** Requirement 1 **
Retype the tracing discussion from "Ideally you also" up to and including "available & visible.".
** Requirement 2 **
In the tracing discussion, what is tracing instrumentation said to be fantastically good at showing?

** Exercise text **
────────

Can you give an example of an event that's not part of a span / trace?


Unhandled exceptions is a pretty normal one. You get kicked out to your app's topmost level and you lost your span. My wishlist to solve this (and I actually wrote an implementation in Python which leans heavily on reflection) is to be able to attach arbitrary data to stack frames and exceptions when they occur merge all the data top-down and send it up to your handler.

Signal handlers are another one and are a whole other beast simply because they're completely devoid of context.


Two good examples - thank you.

They're icky (as language design / practices) to me precisely because you end up executing context-free code. But I'd probably also just start a new trace in my signal handler / exception handler tagged with "shrug"...


Can't you close the span on an exception?


See https://news.ycombinator.com/item?id=41205665 for more details.

And even in the case of an actual crash, that doesn't necessarily mean the application is in a state to successfully submit additional OTel data.


How would you underengineer it? What would be a barebones setup for observability at the scale of one person with a few servers running at most a dozen different scripts?

I would like to make sure that a few recurrent jobs run fine, but by pushing a status instead of polling it.


I just find logs to be infuriatingly inconsistent & poorly done. What gets logged is arbitrary as hell & has such poor odds of showing what happened.

Where-as tracing instrumentation is fantastically good at showing where response time is being spent, showing what's getting hit. And it comes with no developer cost; the automatic instrumentation runs & does it all.

Ideally you also throw in some. additional tags onto the root-entry-span or current span. That takes some effort. But then it should be consistently & widely available & visible.

Tracing is very hard to get orgs culturally on board with. And there are some operational challenges but personally I think you are way over-selling how hard it is... There are just a colossal collection of softwares that serve as really good export destinations, and your team can probably already operate one or two quite well.

────────

** Given entries **

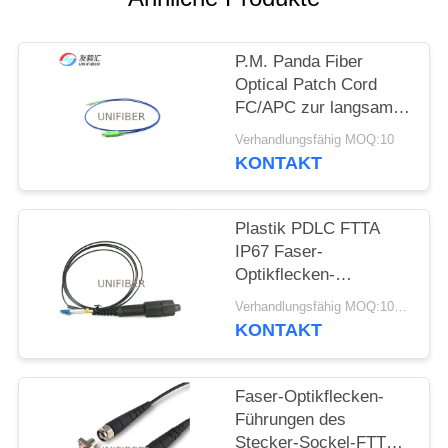
SITEMAP
P.M. Panda Fiber
Optical Patch Cord
PRIVACY
FC/APC zur langsamen
Achsen-Funktion
POLICY
Verhandlungsfähig MOQ:10
SC/APC
KONTAKT
Plastik PDLC FTTA
IP67 Faser-
Optikflecken-
Duplexkabel LC zum
Verhandlungsfähig MOQ:10pcs
im Freien
KONTAKT
Faser-Optikflecken-
Führungen des
Stecker-Sockel-FTTA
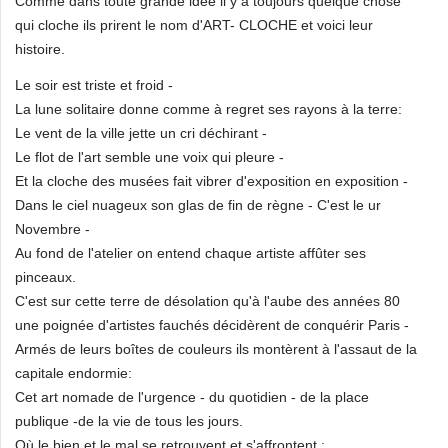
Comme dans toute grande idée il y a toujours quelque chose
qui cloche ils prirent le nom d'ART- CLOCHE et voici leur
histoire.
Le soir est triste et froid -
La lune solitaire donne comme à regret ses rayons à la terre:
Le vent de la ville jette un cri déchirant -
Le flot de l'art semble une voix qui pleure -
Et la cloche des musées fait vibrer d'exposition en exposition -
Dans le ciel nuageux son glas de fin de règne - C'est le ur
Novembre -
Au fond de l'atelier on entend chaque artiste affûter ses
pinceaux.
C'est sur cette terre de désolation qu'à l'aube des années 80
une poignée d'artistes fauchés décidèrent de conquérir Paris -
Armés de leurs boîtes de couleurs ils montèrent à l'assaut de la
capitale endormie:
Cet art nomade de l'urgence - du quotidien - de la place
publique -de la vie de tous les jours.
Où le bien et le mal se retrouvent et s'affrontent :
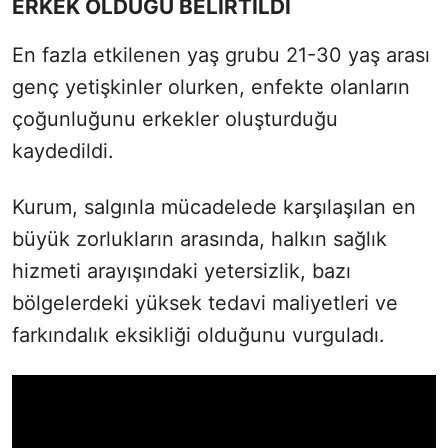
ERKEK OLDUĞU BELİRTİLDİ
En fazla etkilenen yaş grubu 21-30 yaş arası
genç yetişkinler olurken, enfekte olanların
çoğunluğunu erkekler oluşturduğu
kaydedildi.
Kurum, salgınla mücadelede karşılaşılan en
büyük zorlukların arasında, halkın sağlık
hizmeti arayışındaki yetersizlik, bazı
bölgelerdeki yüksek tedavi maliyetleri ve
farkındalık eksikliği olduğunu vurguladı.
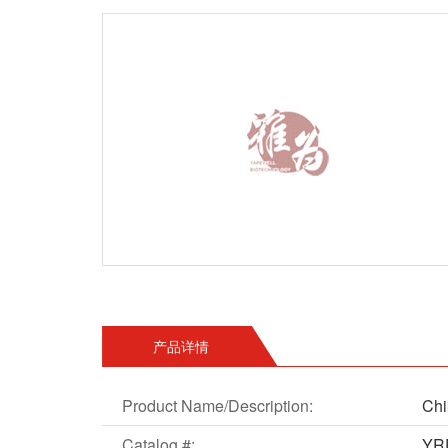
产品详情
Product Name/Description:
Chi
Catalog #:
YR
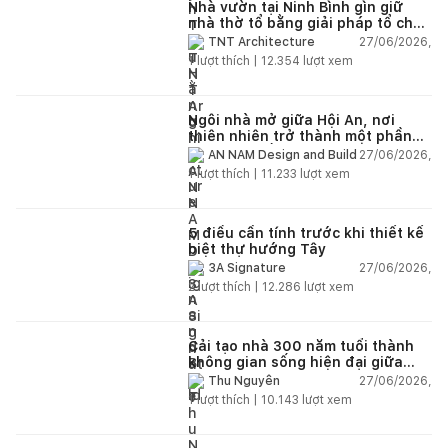
Nhà vườn tại Ninh Bình gìn giữ
nhà thờ tổ bằng giải pháp tổ chức
lại không gian
27/06/2026,
TNT Architecture
1
lượt thích |
12.354
lượt xem
Ngôi nhà mở giữa Hội An, nơi
thiên nhiên trở thành một phần
của cuộc sống
27/06/2026,
AN NAM Design and Build
1
lượt thích |
11.233
lượt xem
5 điều cần tính trước khi thiết kế
biệt thự hướng Tây
27/06/2026,
3A Signature
2
lượt thích |
12.286
lượt xem
Cải tạo nhà 300 năm tuổi thành
không gian sống hiện đại giữa
thiên nhiên
27/06/2026,
Thu Nguyễn
1
lượt thích |
10.143
lượt xem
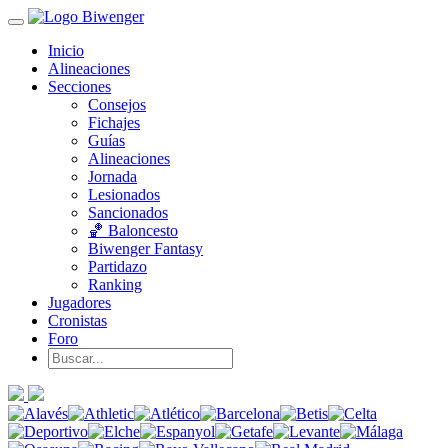
Inicio
Alineaciones
Secciones
Consejos
Fichajes
Guías
Alineaciones
Jornada
Lesionados
Sancionados
🏀 Baloncesto
Biwenger Fantasy
Partidazo
Ranking
Jugadores
Cronistas
Foro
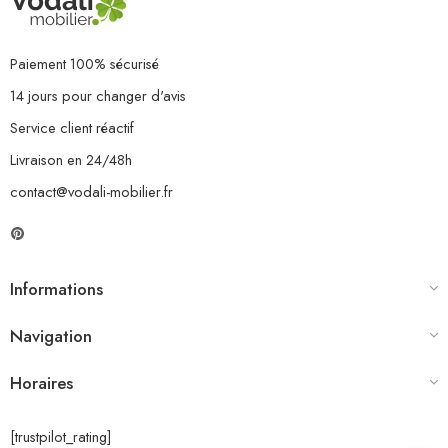
Paiement 100% sécurisé
14 jours pour changer d'avis
Service client réactif
Livraison en 24/48h
contact@vodali-mobilier.fr
Informations
Navigation
Horaires
[trustpilot_rating]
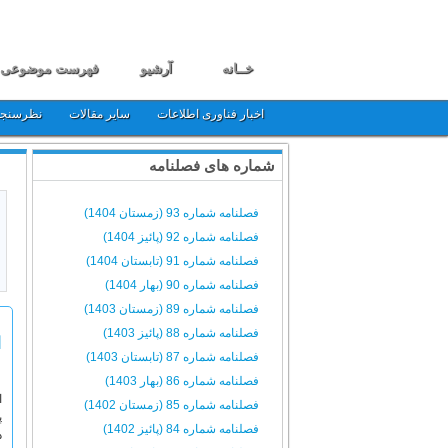
خــانه
آرشیو
فهرست موضوعی
اخبار فناوری اطلاعات
سایر مقالات
نظرسنج
شماره های فصلنامه
فصلنامه شماره 93 (زمستان 1404)
فصلنامه شماره 92 (پائیز 1404)
فصلنامه شماره 91 (تابستان 1404)
فصلنامه شماره 90 (بهار 1404)
فصلنامه شماره 89 (زمستان 1403)
فصلنامه شماره 88 (پائیز 1403)
ا
فصلنامه شماره 87 (تابستان 1403)
فصلنامه شماره 86 (بهار 1403)
فصلنامه شماره 85 (زمستان 1402)
پ
فصلنامه شماره 84 (پائیز 1402)
د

────────

** Exercise response 1 **
Ideally you also throw in some. additional tags onto the root-entry-span or current span. That takes some effort. But then it should be consistently & widely available & visible.

** Exercise response 2 **
Where response time is being spent and what's getting hit.